Medical cannabis is legal in all states in Australia, for selected illnesses.
- Victoria: Legal for use by children with severe, treatment-resistant epilepsy, from early 2017: Access to Medicinal Cannabis Act 2016. (See Health.Vic for details.)
- Queensland: Legal by prescription from specialists for use by patients with a range of conditions including MS, epilepsy, cancer, and HIV/AIDS, from March 2017: Public Health (Medicinal Cannabis) Act 2016. (See Queensland Health for details.)
- NSW: Legal for use by adults with end-of-life illnesses, from July 2016: Poisons and Therapeutic Goods Amendment Regulation 2016. (See NSW Government’s Centre for Medicinal Cannabis Research and Innovation for details.)
- ACT: People who fall under category 6 illnesses within certain criteria as of 2017 – See ACT Health for details on what this means.
- Tasmania: Controlled Access Scheme began in 2017 to allow patients to access unregistered medicinal cannabis.

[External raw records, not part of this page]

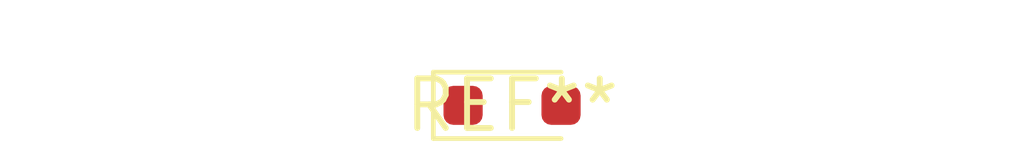
<source format=kicad_pcb>
(kicad_pcb (version 20240108) (generator pcbnew)

  (general
    (thickness 1.6)
  )

  (paper "A4")
  (layers
    (0 "F.Cu" signal)
    (31 "B.Cu" signal)
    (32 "B.Adhes" user "B.Adhesive")
    (33 "F.Adhes" user "F.Adhesive")
    (34 "B.Paste" user)
    (35 "F.Paste" user)
    (36 "B.SilkS" user "B.Silkscreen")
    (37 "F.SilkS" user "F.Silkscreen")
    (38 "B.Mask" user)
    (39 "F.Mask" user)
    (40 "Dwgs.User" user "User.Drawings")
    (41 "Cmts.User" user "User.Comments")
    (42 "Eco1.User" user "User.Eco1")
    (43 "Eco2.User" user "User.Eco2")
    (44 "Edge.Cuts" user)
    (45 "Margin" user)
    (46 "B.CrtYd" user "B.Courtyard")
    (47 "F.CrtYd" user "F.Courtyard")
    (48 "B.Fab" user)
    (49 "F.Fab" user)
    (50 "User.1" user)
    (51 "User.2" user)
    (52 "User.3" user)
    (53 "User.4" user)
    (54 "User.5" user)
    (55 "User.6" user)
    (56 "User.7" user)
    (57 "User.8" user)
    (58 "User.9" user)
  )

  (setup
    (pad_to_mask_clearance 0)
    (pcbplotparams
      (layerselection 0x00010fc_ffffffff)
      (plot_on_all_layers_selection 0x0000000_00000000)
      (disableapertmacros false)
      (usegerberextensions false)
      (usegerberattributes false)
      (usegerberadvancedattributes false)
      (creategerberjobfile false)
      (dashed_line_dash_ratio 12.000000)
      (dashed_line_gap_ratio 3.000000)
      (svgprecision 4)
      (plotframeref false)
      (viasonmask false)
      (mode 1)
      (useauxorigin false)
      (hpglpennumber 1)
      (hpglpenspeed 20)
      (hpglpendiameter 15.000000)
      (dxfpolygonmode false)
      (dxfimperialunits false)
      (dxfusepcbnewfont false)
      (psnegative false)
      (psa4output false)
      (plotreference false)
      (plotvalue false)
      (plotinvisibletext false)
      (sketchpadsonfab false)
      (subtractmaskfromsilk false)
      (outputformat 1)
      (mirror false)
      (drillshape 1)
      (scaleselection 1)
      (outputdirectory "")
    )
  )

  (net 0 "")

  (footprint "D_SOD-323_HandSoldering" (layer "F.Cu") (at 0 0))

)

</source>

No legislative changes were required in Tasmania. (See Tasmanian Department of Health for details.)
- WA: Legal by prescription from doctors under certain conditions, from November 2016: Misuse of Drugs Act 1981. (See WA Department of Health for details.)
- SA: Legal by prescription from doctors under certain conditions, from November 2016. (See SA Health for details.)
- NT: The Australian Government Department of Health regulates therapeutic medicines containing cannabinoids through the Therapeutic Goods Administration – access is restricted to patients with certain medical conditions (See NT Government or Department of Health for details.)
In December 2018, New Zealand passed laws to make medical marijuana widely available to the public in the coming years with a referendum on recreational cannabis proposed for 2020.
Thailand’s military government, which has called elections for the end of February, has backed medical usage, which must be approved by the nation’s monarch, King Maha Vajiralongkorn.
By a vote of 166 to 0, the military-appointed National Legislative Assembly approved legislation this week that would allow the use of cannabis under medical supervision. Thirteen members abstained.
The measure is expected to take effect in 2019
The highly conservative nation of South Korea announced in December 2018 that the Narcotics Control Act was amended, thereby legalizing access to certain medical marijuana, expected to only be cannabidiol or low THC varieties. However Sativex will be approved for prescription.